VA’s Model of Success

By Caron Golden
Special to Government Leader


Grass-roots strategy turns VistA into world-class health care program

There was a time when the last place any veteran could expect good, basic health care was at a government hospital. And the dismal reputation wasn’t just in the mind-set of vets and their families. Think back to the movies “Born on the 4th of July” and “Coming Home.”

But that reality has changed dramatically over the past decade and, in fact, the Veterans Health Administration has in many ways overtaken private health care in quality. A 2004 Rand Corp. study found that VHA patients on average received 67 percent of the care recommended by national standards, while other patients in the national sample received just 51 percent of the recommended care. The University of Michigan’s 2005 American Customer Satisfaction Index showed for the sixth year in a row that veterans were happier with their health care than others. VA scored 83 out of 100, while non-VA public and private institutions received a 71.
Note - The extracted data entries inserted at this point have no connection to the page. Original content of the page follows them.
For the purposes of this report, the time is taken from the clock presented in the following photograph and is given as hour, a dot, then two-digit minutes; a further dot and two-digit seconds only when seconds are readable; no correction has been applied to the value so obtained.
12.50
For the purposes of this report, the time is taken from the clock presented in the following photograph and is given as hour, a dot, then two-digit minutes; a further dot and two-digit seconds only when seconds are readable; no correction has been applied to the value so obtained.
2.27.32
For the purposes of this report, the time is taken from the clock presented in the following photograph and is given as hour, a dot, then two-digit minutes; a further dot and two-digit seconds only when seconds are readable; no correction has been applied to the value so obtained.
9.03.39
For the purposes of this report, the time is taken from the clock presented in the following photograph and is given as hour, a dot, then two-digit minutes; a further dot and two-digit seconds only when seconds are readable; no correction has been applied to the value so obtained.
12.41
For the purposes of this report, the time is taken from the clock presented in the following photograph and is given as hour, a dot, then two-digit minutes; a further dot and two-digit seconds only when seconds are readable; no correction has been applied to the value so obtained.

Most recently, the Veterans Affairs Department received major recognition of its health care turnaround in the form of an Innovations in American Government Award and a $100,000 grant for its electronic health records system. The award is sponsored by the Ash Institute for Democratic Governance and Innovation at Harvard University’s Kennedy School of Government, and is administered with the Council for Excellence in Government. The criteria were novelty, effectiveness, significance and replicability or transferability.

“It was very clear [that the program] was a home run,” said Patricia McGinnis, president and chief executive officer of the Council for Excellence in Government. “The software was actually developed in the VA, and that speaks to the novelty. The effectiveness goes to the heart of the leadership, building ownership and building a novel approach. In terms of significance, very seldom do you have results as clear as these in terms of what’s been accomplished and the ability to apply it to other areas.”
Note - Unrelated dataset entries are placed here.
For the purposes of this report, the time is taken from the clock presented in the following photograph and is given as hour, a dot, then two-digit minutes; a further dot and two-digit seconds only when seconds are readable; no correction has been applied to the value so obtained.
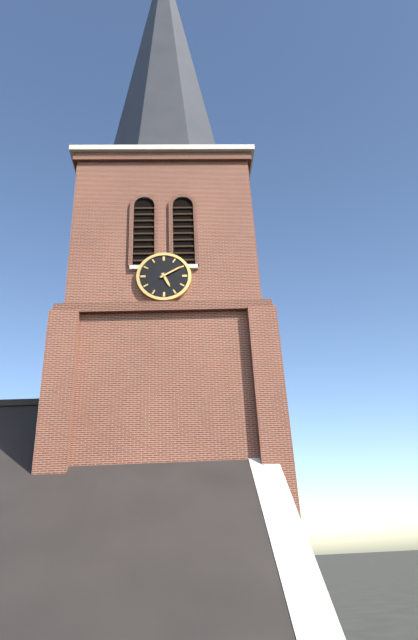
5.10
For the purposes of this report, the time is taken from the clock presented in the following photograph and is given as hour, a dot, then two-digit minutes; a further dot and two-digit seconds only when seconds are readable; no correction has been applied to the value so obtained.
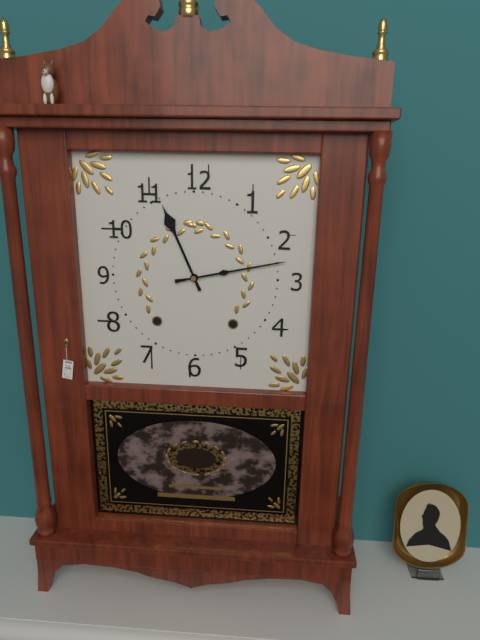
11.13
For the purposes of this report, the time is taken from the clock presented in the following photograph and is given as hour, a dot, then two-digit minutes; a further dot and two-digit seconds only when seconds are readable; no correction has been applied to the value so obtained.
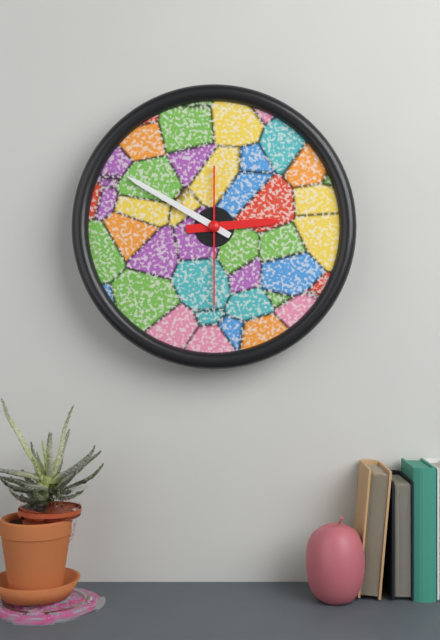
2.50.30
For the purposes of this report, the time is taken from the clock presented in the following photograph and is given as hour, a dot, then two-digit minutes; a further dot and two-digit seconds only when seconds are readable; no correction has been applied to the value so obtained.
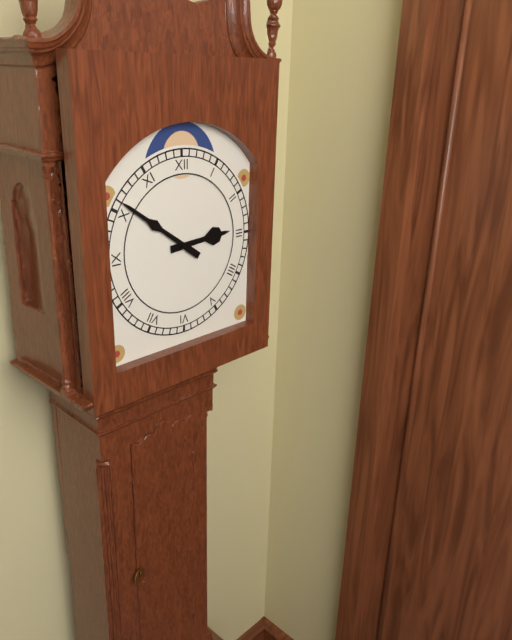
2.51
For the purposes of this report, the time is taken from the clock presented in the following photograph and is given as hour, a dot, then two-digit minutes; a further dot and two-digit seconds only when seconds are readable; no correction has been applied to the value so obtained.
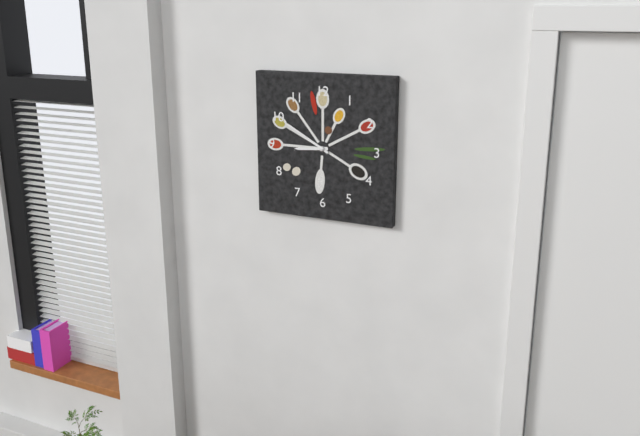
8.50
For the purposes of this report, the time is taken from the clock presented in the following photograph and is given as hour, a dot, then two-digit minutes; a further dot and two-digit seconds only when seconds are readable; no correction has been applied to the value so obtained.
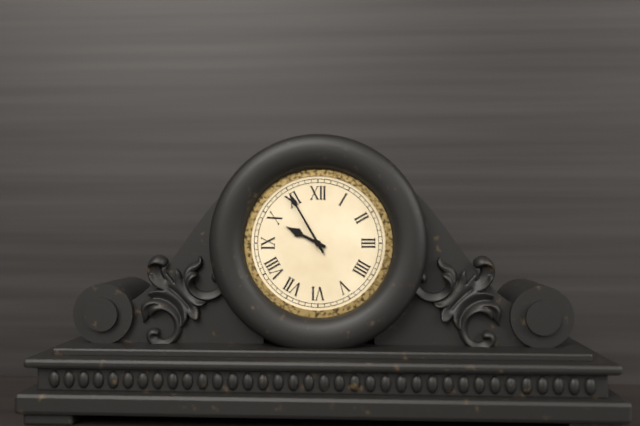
9.55
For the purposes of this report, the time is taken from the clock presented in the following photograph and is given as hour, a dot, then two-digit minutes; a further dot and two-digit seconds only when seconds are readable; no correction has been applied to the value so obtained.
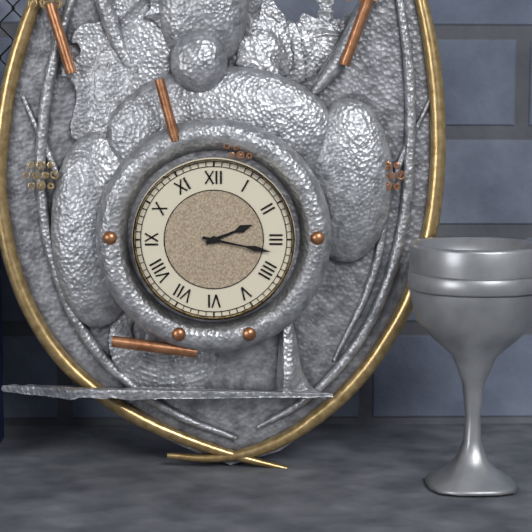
2.17
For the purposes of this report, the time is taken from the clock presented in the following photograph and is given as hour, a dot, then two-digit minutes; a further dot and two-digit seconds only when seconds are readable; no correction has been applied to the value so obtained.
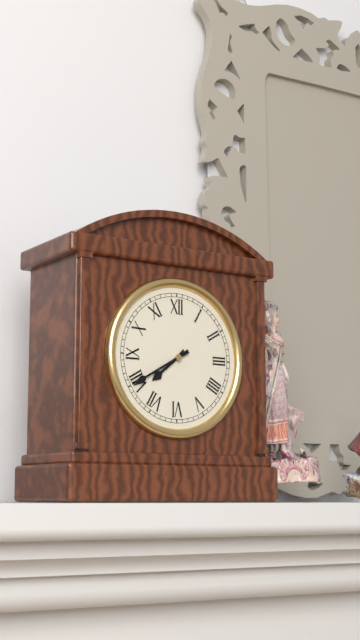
7.40
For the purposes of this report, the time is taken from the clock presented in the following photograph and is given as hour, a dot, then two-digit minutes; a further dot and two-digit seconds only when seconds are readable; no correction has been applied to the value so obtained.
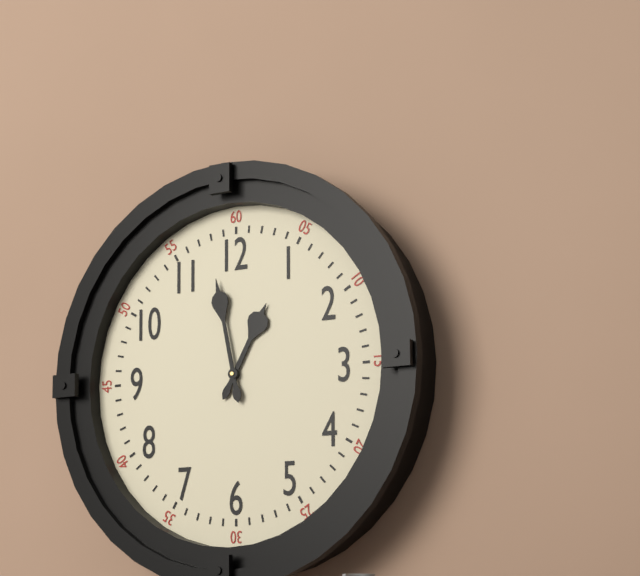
12.58
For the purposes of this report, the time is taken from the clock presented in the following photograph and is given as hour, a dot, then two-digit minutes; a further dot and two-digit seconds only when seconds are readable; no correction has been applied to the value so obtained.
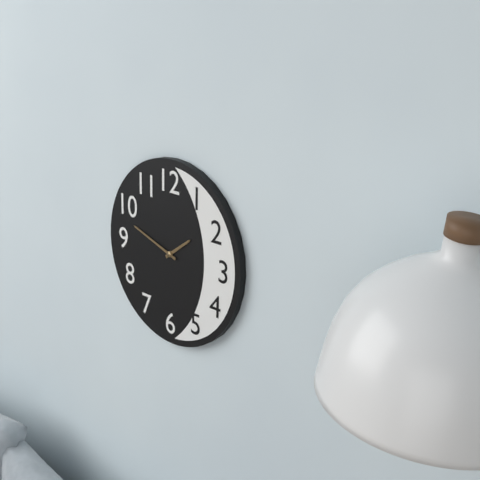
1.48
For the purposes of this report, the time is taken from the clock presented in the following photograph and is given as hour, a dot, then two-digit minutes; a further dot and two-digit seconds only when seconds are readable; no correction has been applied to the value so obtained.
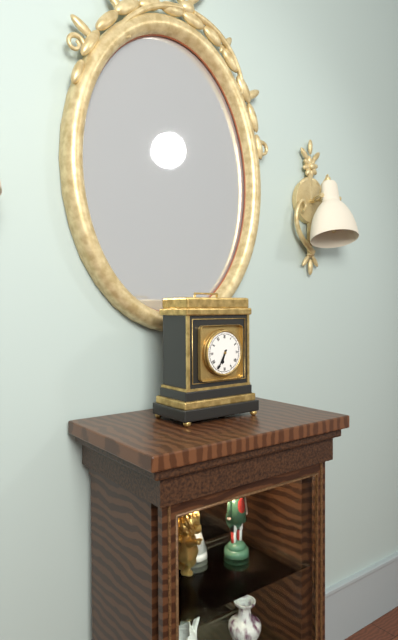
6.35
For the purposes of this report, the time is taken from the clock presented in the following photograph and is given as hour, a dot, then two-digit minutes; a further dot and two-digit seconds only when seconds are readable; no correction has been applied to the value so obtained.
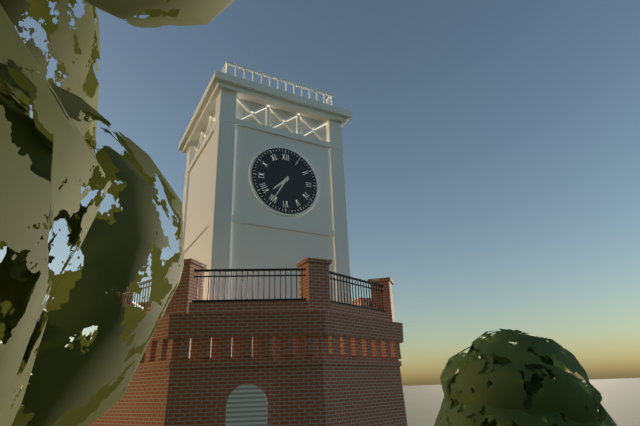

Stephen Goldsmith, director of the Innovations in American Government Award and a professor of government at the Kennedy School, said that while the agency is transforming health care, “secondly, and maybe more importantly, it allows the VA to measure health outcomes in a way not done before. Their huge database allows them to make prudent decisions. It has great applicability to Medicaid and Medicare, and has plenty of fascinating technology applications that would serve as a model for the private sector.”

The heart of the program is the Veterans Health Information Services and Technology Architecture, or VistA, a continuously evolving electronic medical record project that serves VA’s 7.6 million enrollees throughout its more than 1,400 medical centers, community-based clinics, nursing homes, residential treatment programs and veterans’ centers.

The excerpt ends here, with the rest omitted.